Few had heard of him a year ago, and now he is set to become president.
Bassirou Diomaye Faye’s extraordinary rise caps a rollercoaster period in Senegalese politics that caught many off-guard.
Months in jail alongside ally and kingmaker Ousmane Sonko ended suddenly, with the pair released the week before the presidential election.
Now Mr Clean, as he’s nicknamed, must get to work on the sweeping reforms he has promised.
“Methodical” and “modest” are words often used to describe the tax collector, who celebrates his 44th birthday on Monday.
Mr Faye fondly recalls his rural upbringing in Ndiaganiao, where he says he returns every Sunday to work the land.
His love and respect for village life is matched by his deep distrust of Senegal’s elites and establishment politics.
“He’s never been a minister and wasn’t a statesman so critics question his lack of experience,” analyst Alioune Tine tells the BBC.
“But, from Faye’s point of view, the insiders who’ve run the country since 1960 have made some catastrophic failures.”
Fighting poverty, injustice and corruption are top of Mr Faye’s agenda. While working at the Treasury, he and Mr Sonko created a union taskforce to tackle graft.
Gas, oil, fishing and defence deals must all be negotiated to better serve the Senegalese people, says Mr Faye.
He is ushering in an era of “sovereignty” and “rupture” as opposed to more of the same, he told voters, and that is especially true of ties to France.
Senegal’s president-elect says he will drop the much-criticised CFA franc currency, which is pegged to the euro and backed by former colonial power France.
Mr Faye wants to replace it with a new Senegalese, or regional West African, currency, although this will not be easy.
“He will have to deal with the reality of the budget to begin with… But I see that he has a lot of ambition,” former Prime Minister Aminata Touré, who served under outgoing President Macky Sall, tells the BBC.
Strengthening judicial independence and creating jobs for Senegal’s large young population are also key priorities for Mr Faye – neither of which “President Sall paid much attention to and it caught up with him”, Ms Touré adds.
She is not the only political heavyweight to have thrown her support behind the 44-year-old – former President Abdoulaye Wade did the same just two days before Sunday’s vote.
It is a remarkable turnaround for Mr Faye who spent the last 11 months in prison on charges of insurrection, and many more years before that in his ally’s shadow.
‘Bassirou is me’
Bassirou Diomaye Faye was announced in February as the so-called “Plan B” candidate, replacing the charismatic opposition firebrand Ousmane Sonko. “I would even say that he has more integrity than me,” Mr Sonko said proudly.
Both men founded the now-disbanded Pastef party, both men are tax collectors, and both men found themselves jailed last year on charges they said were politically motivated.
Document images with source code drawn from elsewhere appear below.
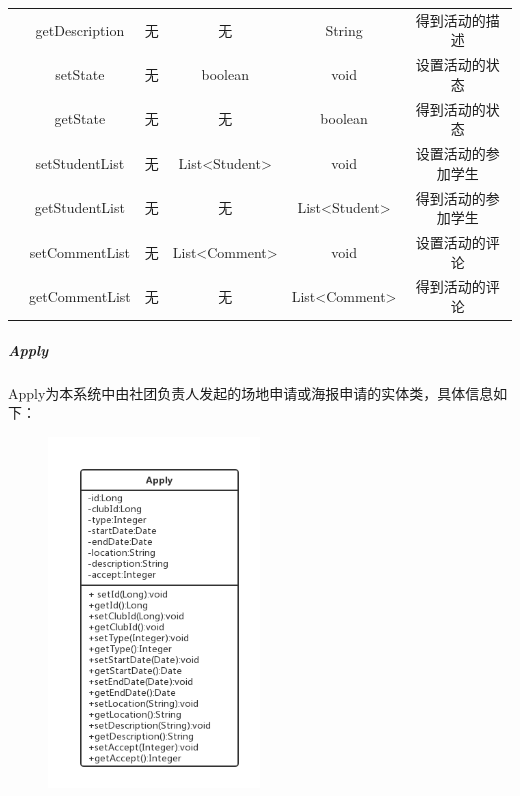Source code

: \documentclass[UTF8]{ctexart}
\begin{document}
\begin{table}[H]
\begin{tabular}{|c|c|c|c|c|c|}
&getDescription & 无 & 无 & String & 得到活动的描述\\
&setState & 无 & boolean & void & 设置活动的状态\\
&getState & 无 & 无 & boolean & 得到活动的状态\\
&setStudentList & 无 & List<Student> & void & 设置活动的参加学生\\
&getStudentList & 无 & 无 & List<Student> & 得到活动的参加学生\\
&setCommentList & 无 & List<Comment> & void & 设置活动的评论\\
&getCommentList & 无 & 无 & List<Comment> & 得到活动的评论\\
\hline
\end{tabular}
\end{table}

\subparagraph{Apply}
Apply为本系统中由社团负责人发起的场地申请或海报申请的实体类，具体信息如下：
\newline
\begin{figure}[H]
\centering
\includegraphics[width = 0.5\textwidth]{apply-class.png}
\end{figure}
\end{document}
Mr Sonko ended up being convicted of two offences, which meant he was barred from the election, so Mr Faye stepped in.
“Bassirou is me,” Mr Sonko told supporters recently. “They are two sides of the same coin,” Pastef colleague Moustapha Sarré agrees.
This has led to criticism that Mr Faye is merely “president by default”.
Not so, says analyst Mr Tine. But the pair’s relationship could usher in a new style of leadership.
“Maybe they will establish a tandem and break away from the hyper-presidential model of having an all-powerful head of state.
“Sonko is of course the uncontested leader of Pastef – an icon, even… [But] the two have had a [dynamic of] complicity and collusion.”
Once upon a time, Mr Faye wanted nothing to do with politics. “It never crossed my mind,” he said in 2019 while recalling his childhood.
One of Mr Faye’s heroes is the late Senegalese historian Cheikh Anta Diop – whose work is seen as a precursor to Afrocentrism. Both are seen as left-wing cheerleaders for pan-Africanism.
As early results came in on Monday showing Mr Faye was set for victory, people in the capital, Dakar, celebrated by honking car horns and singing to loud music.
The reaction from international markets was less jubilant, with Senegal’s dollar bonds falling to their lowest level in five months. Reuters news agency reports that investors are concerned Mr Faye’s presidency may wind down the country’s business-friendly policies.
The election was originally due last month but Mr Sall postponed it just hours before campaigning was set to begin, triggering deadly opposition protests and a democratic crisis.
Most candidates had very little time to prepare once the new election date was set – but Mr Faye had just over a week after being freed from jail.
Despite the shortened campaign period, Senegal’s citizens were adamant they would turn out and use their vote, Christopher Fomunyoh – of the National Democratic Institute for international affairs – told BBC Newsday.
“Senegal is in the process of confirming that democracies can self-correct and come out stronger and more resilient.”
And the true test for Senegal’s clean-up guy has only just begun.